E così via, di bambina in bambino. Incontriamo, per una manciata di secondi, dieci giovanissime persone che ci prestano il loro sguardo, ci lasciano affacciare su un pensiero, una sensazione, un’emozione di quel momento. Ci lasciano intravedere un desiderio, un moto interiore, un’idea mentre prende forma.

Sono bambine e bambini alle prese con le attività, i vissuti, i momenti della vita più diversi. Chi sta facendo i conti con sentimenti complessi legati alla migrazione, chi si confronta forse per la prima volta con un lutto, chi con un’identità non immediata da spiegare agli altri. Chi sta, semplicemente, vivendo un istante quotidiano, di intimità, di gioco con una persona cara. Chi si sta annoiando e sta bisticciando. Chi sta attraversando il paese, in viaggio, e osserva il mondo circostante.

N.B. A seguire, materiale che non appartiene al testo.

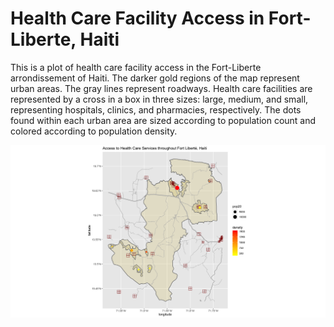 # Health Care Facility Access in Fort-Liberte, Haiti

This is a plot of health care facility access in the Fort-Liberte arrondissement of Haiti. The darker gold regions of the map represent urban areas. The gray lines represent roadways. Health care facilities are represented by a cross in a box in three sizes: large, medium, and small, representing hospitals, clinics, and pharmacies, respectively. The dots found within each urban area are sized according to population count and colored according to population density.

![](fl_roads_hcf_plot)
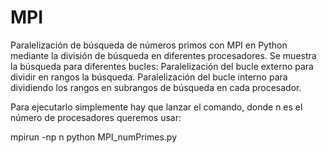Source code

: # MPI

Paralelización de búsqueda de números primos con MPI en Python mediante la división de búsqueda en diferentes procesadores.
Se muestra la búsqueda para diferentes bucles:
Paralelización del bucle externo para dividir en rangos la búsqueda.
Paralelización del bucle interno para dividiendo los rangos en subrangos de búsqueda en cada procesador.

Para ejecutarlo simplemente hay que lanzar el comando, donde n es el número de procesadores queremos usar:

mpirun -np n python MPI_numPrimes.py
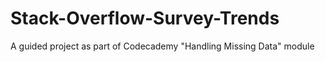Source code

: # Stack-Overflow-Survey-Trends
A guided project as part of Codecademy "Handling Missing Data" module
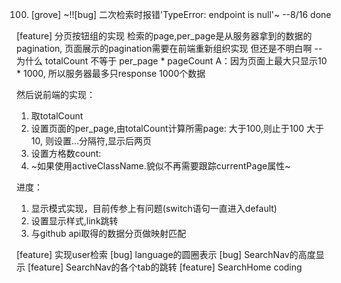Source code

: 100. [grove]
~!![bug] 二次检索时报错'TypeError: endpoint is null'~ --8/16 done

[feature] 分页按钮组的实现
检索的page,per_page是从服务器拿到的数据的pagination,
页面展示的pagination需要在前端重新组织实现
但还是不明白啊 -- 为什么 totalCount 不等于 per_page * pageCount
A：因为页面上最大只显示10 * 1000, 所以服务器最多只response 1000个数据

然后说前端的实现：
1. 取totalCount
2. 设置页面的per_page,由totalCount计算所需page:
   大于100,则止于100
   大于10, 则设置...分隔符,显示后两页
3. 设置方格数count:
4. ~如果使用activeClassName.貌似不再需要跟踪currentPage属性~

进度：
1. 显示模式实现，目前传参上有问题(switch语句一直进入default)
2. 设置显示样式,link跳转
3. 与github api取得的数据分页做映射匹配

[feature] 实现user检索
[bug] language的圆圈表示
[bug] SearchNav的高度显示
[feature] SearchNav的各个tab的跳转
[feature] SearchHome coding
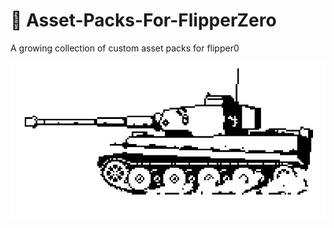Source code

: # 🐬 Asset-Packs-For-FlipperZero 
A growing collection of custom asset packs for flipper0


![Tiger I Preview](assets/tiger1.gif)
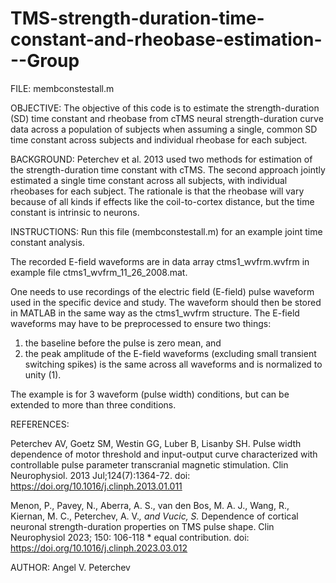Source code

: # TMS-strength-duration-time-constant-and-rheobase-estimation---Group

FILE: membconstestall.m

OBJECTIVE:
The objective of this code is to estimate the strength-duration (SD) time
constant and rheobase from cTMS neural strength-duration curve data
across a population of subjects when assuming a single, common SD time 
constant across subjects and individual rheobase for each subject. 

BACKGROUND:
Peterchev et al. 2013 used two methods for estimation of the
strength-duration time constant with cTMS. The second approach jointly
estimated a single time constant across all subjects, with individual
rheobases for each subject. The rationale is that the rheobase will vary
because of all kinds if effects like the coil-to-cortex distance, but the
time constant is intrinsic to neurons.

INSTRUCTIONS:
Run this file (membconstestall.m) for an example joint time constant
analysis. 

The recorded E-field waveforms are in data array ctms1_wvfrm.wvfrm in
example file ctms1_wvfrm_11_26_2008.mat.

One needs to use recordings of the electric field (E-field) pulse
waveform used in the specific device and study. The waveform should then
be stored in MATLAB in the same way as the ctms1_wvfrm structure. The
E-field waveforms may have to be preprocessed to ensure two things:
1) the baseline before the pulse is zero mean, and
2) the peak amplitude of the E-field waveforms (excluding small transient
switching spikes) is the same across all waveforms and is normalized to
unity (1). 

The example is for 3 waveform (pulse width) conditions, but can be
extended to more than three conditions.

REFERENCES:

Peterchev AV, Goetz SM, Westin GG, Luber B, Lisanby SH. Pulse width
dependence of motor threshold and input-output curve characterized with
controllable pulse parameter transcranial magnetic stimulation. Clin
Neurophysiol. 2013 Jul;124(7):1364-72.
doi: https://doi.org/10.1016/j.clinph.2013.01.011

Menon, P., Pavey, N., Aberra, A. S., van den Bos, M. A. J., Wang, R.,
Kiernan, M. C., Peterchev, A. V.*, and Vucic, S.* Dependence of cortical
neuronal strength-duration properties on TMS pulse shape. Clin
Neurophysiol 2023; 150: 106-118 * equal contribution.
doi: https://doi.org/10.1016/j.clinph.2023.03.012

AUTHOR:  Angel V. Peterchev
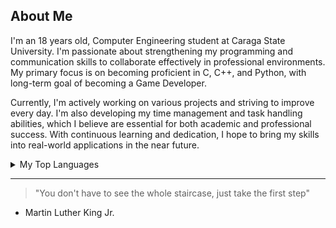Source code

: ## About Me
<!-- Comment -->

I'm an 18 years old, Computer Engineering student at Caraga State University. I'm passionate about strengthening my programming and communication skills to collaborate effectively in professional environments. My primary focus is on becoming proficient in C, C++, and Python, with long-term goal of becoming a Game Developer.

Currently, I'm actively working on various projects and striving to improve every day. I'm also developing my time management and task handling abilities, which I believe are essential for both academic and professional success. With continuous learning and dedication, I hope to bring my skills into real-world applications in the near future. 
<details>
<summary>My Top Languages</summary>

| Rank | My Languages |
|-----:|---------------|
|     1| C++            |
|     2| Python              |
|     3| Java              |

</details>


---
> "You don't have to see the whole staircase, just take the first step"
- Martin Luther King Jr.


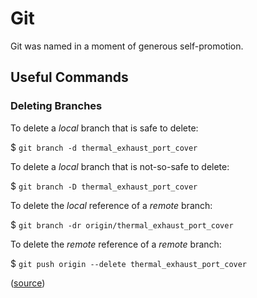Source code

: # Git

Git was named in a moment of generous self-promotion.

## Useful Commands

### Deleting Branches

To delete a *local* branch that is safe to delete:

$ `git branch -d thermal_exhaust_port_cover`

To delete a *local* branch that is not-so-safe to delete:

$ `git branch -D thermal_exhaust_port_cover`

To delete the *local* reference of a *remote* branch:

$ `git branch -dr origin/thermal_exhaust_port_cover`

To delete the *remote* reference of a *remote* branch:

$ `git push origin --delete thermal_exhaust_port_cover`

([source](http://stackoverflow.com/a/2003515/671509))
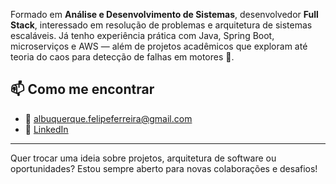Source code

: Formado em **Análise e Desenvolvimento de Sistemas**, desenvolvedor **Full Stack**, interessado em resolução de problemas e arquitetura de sistemas escaláveis. Já tenho experiência prática com Java, Spring Boot, microserviços e AWS — além de projetos acadêmicos que exploram até teoria do caos para detecção de falhas em motores 🚀.


## 📫 Como me encontrar
- 📧 albuquerque.felipeferreira@gmail.com
- 🔗 [LinkedIn](https://www.linkedin.com/in/felipealvesalbuquerque)

---

Quer trocar uma ideia sobre projetos, arquitetura de software ou oportunidades? Estou sempre aberto para novas colaborações e desafios!

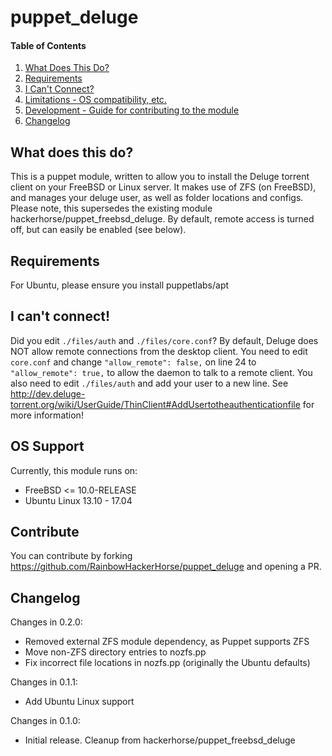 # puppet_deluge

#### Table of Contents

1. [What Does This Do?](#What-does-this-do)
2. [Requirements](#Requirements)
3. [I Can't Connect?](#I-cant-connect)
4. [Limitations - OS compatibility, etc.](#limitations)
5. [Development - Guide for contributing to the module](#contribute)
6. [Changelog](#changelog)

## What does this do?
This is a puppet module, written to allow you to install the Deluge torrent client
on your FreeBSD or Linux server. It makes use of ZFS (on FreeBSD), and manages your deluge user, as well as 
folder locations and configs.
Please note, this supersedes the existing module hackerhorse/puppet_freebsd_deluge.
By default, remote access is turned off, but can easily be enabled (see below).

## Requirements
For Ubuntu, please ensure you install puppetlabs/apt

## I can't connect!
Did you edit `./files/auth` and `./files/core.conf`?
By default, Deluge does NOT allow remote connections from the desktop client.
You need to edit `core.conf` and change `"allow_remote": false,` on line 24 to 
`"allow_remote": true,` to allow the daemon to talk to a remote client.
You also need to edit `./files/auth` and add your user to a new line.
See http://dev.deluge-torrent.org/wiki/UserGuide/ThinClient#AddUsertotheauthenticationfile
for more information!

## OS Support
Currently, this module runs on:
* FreeBSD <= 10.0-RELEASE
* Ubuntu Linux 13.10 - 17.04

## Contribute
You can contribute by forking https://github.com/RainbowHackerHorse/puppet_deluge
and opening a PR.

## Changelog

Changes in 0.2.0:
- Removed external ZFS module dependency, as Puppet supports ZFS
- Move non-ZFS directory entries to nozfs.pp
- Fix incorrect file locations in nozfs.pp (originally the Ubuntu defaults)

Changes in 0.1.1:
- Add Ubuntu Linux support

Changes in 0.1.0:
- Initial release. Cleanup from hackerhorse/puppet_freebsd_deluge
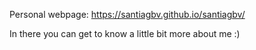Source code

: Personal webpage: https://santiagbv.github.io/santiagbv/

In there you can get to know a little bit more about me :)
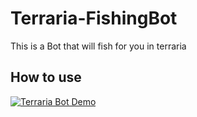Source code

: # Terraria-FishingBot
This is a Bot that will fish for you in terraria


## How to use
[![Terraria Bot Demo](https://img.youtube.com/vi/a5d_cMSvE9s/0.jpg)](https://www.youtube.com/watch?v=a5d_cMSvE9s)


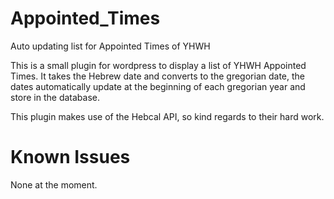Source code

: # Appointed_Times
Auto updating list for Appointed Times of YHWH

This is a small plugin for wordpress to display a list of YHWH Appointed Times. It takes the Hebrew date and converts to the gregorian date, the dates automatically update at the beginning of each gregorian year and store in the database.

This plugin makes use of the Hebcal API, so kind regards to their hard work.


# Known Issues
None at the moment.
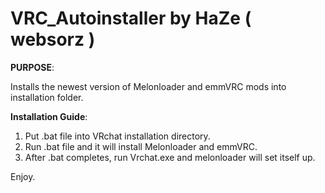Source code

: # VRC_Autoinstaller by HaZe ( websorz )

**PURPOSE**:

Installs the newest version of Melonloader and emmVRC mods into installation folder.

**Installation Guide**:
1. Put .bat file into VRchat installation directory.
2. Run .bat file and it will install Melonloader and emmVRC.
3. After .bat completes, run Vrchat.exe and melonloader will set itself up.

Enjoy.
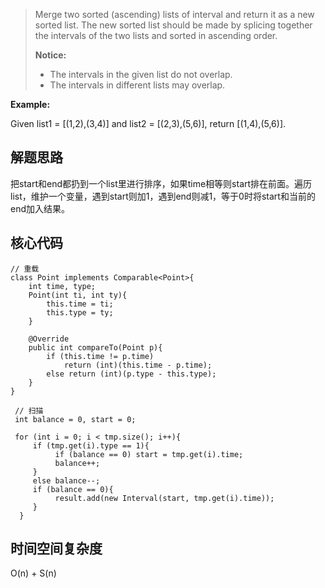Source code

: > Merge two sorted (ascending) lists of interval and return it as a new sorted list. The new sorted list should be made by splicing together the intervals of the two lists and sorted in ascending order.
>
> **Notice:** 
> + The intervals in the given list do not overlap.
> + The intervals in different lists may overlap.

**Example:** 

Given list1 = [(1,2),(3,4)] and list2 = [(2,3),(5,6)], return [(1,4),(5,6)].

## 解题思路

把start和end都扔到一个list里进行排序，如果time相等则start排在前面。遍历list，维护一个变量，遇到start则加1，遇到end则减1，等于0时将start和当前的end加入结果。

## 核心代码
  
    // 重载
    class Point implements Comparable<Point>{
        int time, type;
        Point(int ti, int ty){
            this.time = ti;
            this.type = ty;
        }
        
        @Override
        public int compareTo(Point p){
            if (this.time != p.time)
                return (int)(this.time - p.time);
            else return (int)(p.type - this.type);
        }
    }
    
     // 扫描
     int balance = 0, start = 0;

     for (int i = 0; i < tmp.size(); i++){
         if (tmp.get(i).type == 1){
              if (balance == 0) start = tmp.get(i).time;
              balance++;
         } 
         else balance--;
         if (balance == 0){
              result.add(new Interval(start, tmp.get(i).time));
         }
      }
    
## 时间空间复杂度

O(n) + S(n)



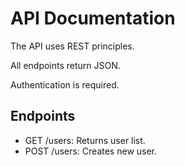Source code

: # API Documentation

The API uses REST principles.

All endpoints return JSON.

Authentication is required.

## Endpoints

- GET /users: Returns user list.
- POST /users: Creates new user.
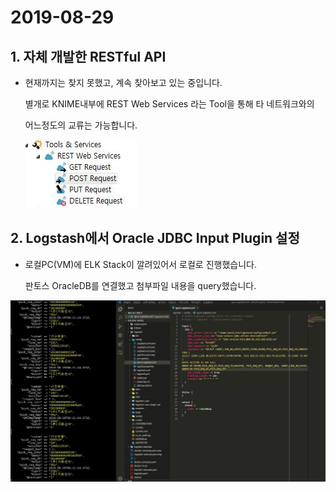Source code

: # **2019-08-29**

## **1. 자체 개발한 RESTful API** 

 * 현재까지는 찾지 못했고, 계속 찾아보고 있는 중입니다.

   별개로 KNIME내부에 REST Web Services 라는 Tool을 통해 타 네트워크와의 
   
   어느정도의 교류는 가능합니다. 
   
   ![Tool](./tool.JPG)

## **2. Logstash에서 Oracle JDBC Input Plugin 설정**

 * 로컬PC(VM)에 ELK Stack이 깔려있어서 로컬로 진행했습니다.
   
   판토스 OracleDB를 연결했고 첨부파일 내용을 query했습니다. 

![daily](./daily.JPG)
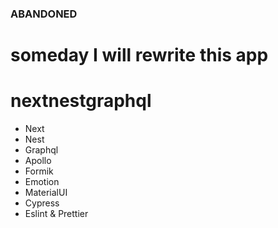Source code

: ### ABANDONED
# someday I will rewrite this app


# nextnestgraphql

- Next
- Nest
- Graphql
- Apollo
- Formik
- Emotion
- MaterialUI
- Cypress
- Eslint & Prettier
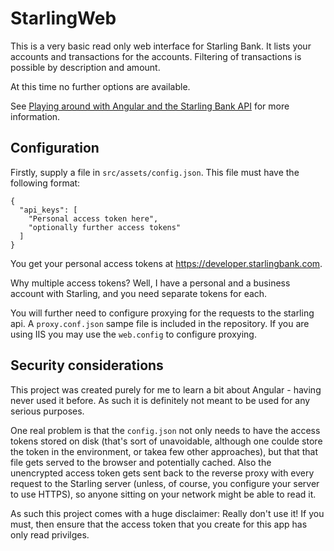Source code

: # StarlingWeb

This is a very basic read only web interface for Starling Bank. It lists your accounts and transactions for the accounts. Filtering of transactions is possible by description and amount.

At this time no further options are available.

See [Playing around with Angular and the Starling Bank API](https://blog.msthomas.xyz/playing-around-with-angular-and-the-starling-bank-api/) for more information.

## Configuration

Firstly, supply a file in `src/assets/config.json`. This file must have the following format:

    {
      "api_keys": [
        "Personal access token here",
        "optionally further access tokens"
      ]
    }

You get your personal access tokens at <https://developer.starlingbank.com>.

Why multiple access tokens? Well, I have a personal and a business account with Starling, and you need separate tokens for each.

You will further need to configure proxying for the requests to the starling api. A `proxy.conf.json` sampe file is included in the repository. If you are using IIS you may use the `web.config` to configure proxying. 

## Security considerations

This project was created purely for me to learn a bit about Angular - having never used it before. As such it is definitely not meant to be used for any serious purposes.

One real problem is that the `config.json` not only needs to have the access tokens stored on disk (that's sort of unavoidable, although one coulde store the token in the environment, or takea few other approaches), but that that file gets served to the browser and potentially cached. Also the unencrypted access token gets sent back to the reverse proxy with every request to the Starling server (unless, of course, you configure your server to use HTTPS), so anyone sitting on your network might be able to read it.

As such this project comes with a huge disclaimer: Really don't use it! If you must, then ensure that the access token that you create for this app has only read privilges.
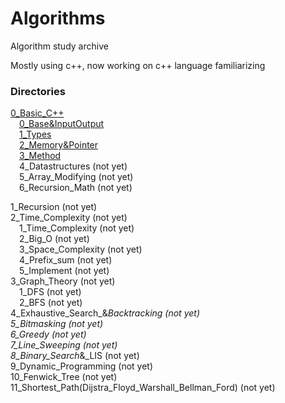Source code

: # Algorithms
Algorithm study archive   

Mostly using c++, now working on c++ language familiarizing

### Directories

[0_Basic_C++](./0_Basic_C++/)   
&emsp;[0_Base&InputOutput](./0_Basic_C++/0_Base_&_Input_Output/)   
&emsp;[1_Types](./0_Basic_C++/1_Types/)   
&emsp;[2_Memory&Pointer](./0_Basic_C++/2_Memory_&_Pointer)   
&emsp;[3_Method](./0_Basic_C++/3_Methods)   
&emsp;4_Datastructures (not yet)   
&emsp;5_Array_Modifying (not yet)   
&emsp;6_Recursion_Math (not yet)   

1_Recursion (not yet)   
2_Time_Complexity (not yet)   
&emsp;1_Time_Complexity (not yet)   
&emsp;2_Big_O (not yet)   
&emsp;3_Space_Complexity (not yet)   
&emsp;4_Prefix_sum (not yet)   
&emsp;5_Implement (not yet)   
3_Graph_Theory (not yet)   
&emsp;1_DFS (not yet)   
&emsp;2_BFS (not yet)   
4_Exhaustive_Search_&_Backtracking (not yet)   
5_Bitmasking (not yet)   
6_Greedy (not yet)   
7_Line_Sweeping (not yet)   
8_Binary_Search_&_LIS (not yet)   
9_Dynamic_Programming (not yet)   
10_Fenwick_Tree (not yet)   
11_Shortest_Path(Dijstra_Floyd_Warshall_Bellman_Ford) (not yet)   

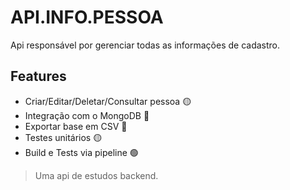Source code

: # API.INFO.PESSOA
Api responsável por gerenciar todas as informações de cadastro.

## Features

- Criar/Editar/Deletar/Consultar pessoa :yellow_circle:
- Integração com o MongoDB :red_circle:
- Exportar base em CSV :red_circle:
- Testes unitários :yellow_circle:
- Build e Tests via pipeline :green_circle: 


> Uma api de estudos backend.

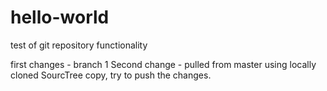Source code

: # hello-world
test of git repository functionality

first changes - branch 1
Second change - pulled from master using locally cloned SourcTree copy, try to push the changes.


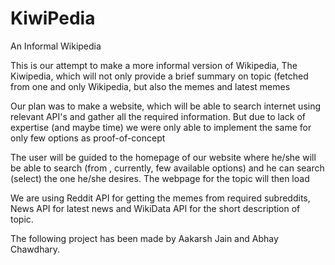 # KiwiPedia
An Informal Wikipedia

This is our attempt to make a more informal version of Wikipedia, The Kiwipedia, which will not only provide a brief summary on topic (fetched from one and only Wikipedia, but also the memes and latest memes

Our plan was to make a website, which will be able to search internet using relevant API's and gather all the required information. But due to lack of expertise (and maybe time) we were only able to implement the same for only few options as proof-of-concept

The user will be guided to the homepage of our website where he/she will be able to search (from , currently, few available options) and he can search (select) the one he/she desires. The webpage for the topic will then load

We are using Reddit API for getting the memes from required subreddits, News API for latest news and WikiData API for the short description of topic.

The following project has been made by Aakarsh Jain and Abhay Chawdhary.


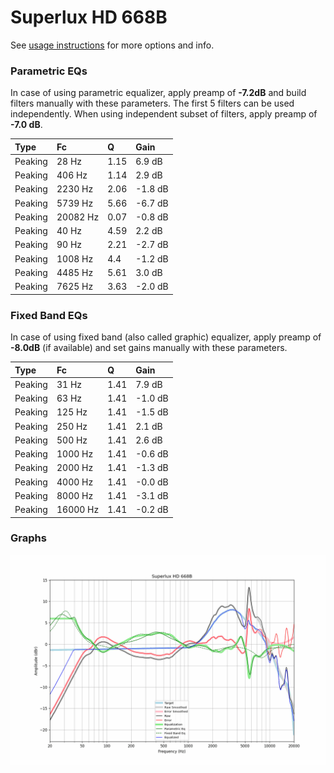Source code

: # Superlux HD 668B
See [usage instructions](https://github.com/jaakkopasanen/AutoEq#usage) for more options and info.

### Parametric EQs
In case of using parametric equalizer, apply preamp of **-7.2dB** and build filters manually
with these parameters. The first 5 filters can be used independently.
When using independent subset of filters, apply preamp of **-7.0 dB**.

| Type    | Fc       |    Q | Gain    |
|:--------|:---------|:-----|:--------|
| Peaking | 28 Hz    | 1.15 | 6.9 dB  |
| Peaking | 406 Hz   | 1.14 | 2.9 dB  |
| Peaking | 2230 Hz  | 2.06 | -1.8 dB |
| Peaking | 5739 Hz  | 5.66 | -6.7 dB |
| Peaking | 20082 Hz | 0.07 | -0.8 dB |
| Peaking | 40 Hz    | 4.59 | 2.2 dB  |
| Peaking | 90 Hz    | 2.21 | -2.7 dB |
| Peaking | 1008 Hz  | 4.4  | -1.2 dB |
| Peaking | 4485 Hz  | 5.61 | 3.0 dB  |
| Peaking | 7625 Hz  | 3.63 | -2.0 dB |

### Fixed Band EQs
In case of using fixed band (also called graphic) equalizer, apply preamp of **-8.0dB**
(if available) and set gains manually with these parameters.

| Type    | Fc       |    Q | Gain    |
|:--------|:---------|:-----|:--------|
| Peaking | 31 Hz    | 1.41 | 7.9 dB  |
| Peaking | 63 Hz    | 1.41 | -1.0 dB |
| Peaking | 125 Hz   | 1.41 | -1.5 dB |
| Peaking | 250 Hz   | 1.41 | 2.1 dB  |
| Peaking | 500 Hz   | 1.41 | 2.6 dB  |
| Peaking | 1000 Hz  | 1.41 | -0.6 dB |
| Peaking | 2000 Hz  | 1.41 | -1.3 dB |
| Peaking | 4000 Hz  | 1.41 | -0.0 dB |
| Peaking | 8000 Hz  | 1.41 | -3.1 dB |
| Peaking | 16000 Hz | 1.41 | -0.2 dB |

### Graphs
![](./Superlux%20HD%20668B.png)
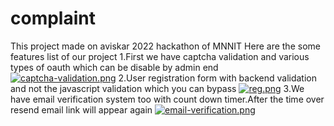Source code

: # complaint
This project made on aviskar 2022 hackathon of MNNIT
Here are the some features list of our project
1.First we have captcha validation and various types of oauth which can be disable by admin end
[![captcha-validation.png](https://i.postimg.cc/8zNmC0Bh/captcha-validation.png)](https://postimg.cc/jL37gv15)
2.User registration form with backend validation and not the javascript validation which you can bypass
[![reg.png](https://i.postimg.cc/hv87WKYN/reg.png)](https://postimg.cc/1VtzD1sK)
3.We have email verification system too with count down timer.After the time over resend email link will appear again
[![email-verification.png](https://i.postimg.cc/SxRjVLmB/email-verification.png)](https://postimg.cc/cvqsLngh)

Karlsson e Lundberg ci regalano una manciata di istantanee intense, dieci sguardi d’infanzia e, indirettamente, sull’infanzia, in un gioco ad incastri che ci riporta ad Olivia, probabilmente al pomeriggio e alla fine della sua giornata a scuola, che gioca con una rana nel giardino di casa. Da una tavola all’altra, il tempo della giornata scorre, gli istanti di vita si susseguono, fluidi, collegati l’uno all’altro da un pensiero curioso, un salto della mente verso chi vive una vita diversa dalla propria.

Un lavoro inondato di una luce nordica  che abbraccia e sottolinea e rende vivido ogni dettaglio.

Un libro ben costruito, da godere insieme a bambini e bambine così com’è. Senza condirlo con discorsi sulla diversità o l’inclusione. Ascoltando la sua bellezza intensa che parla da sola.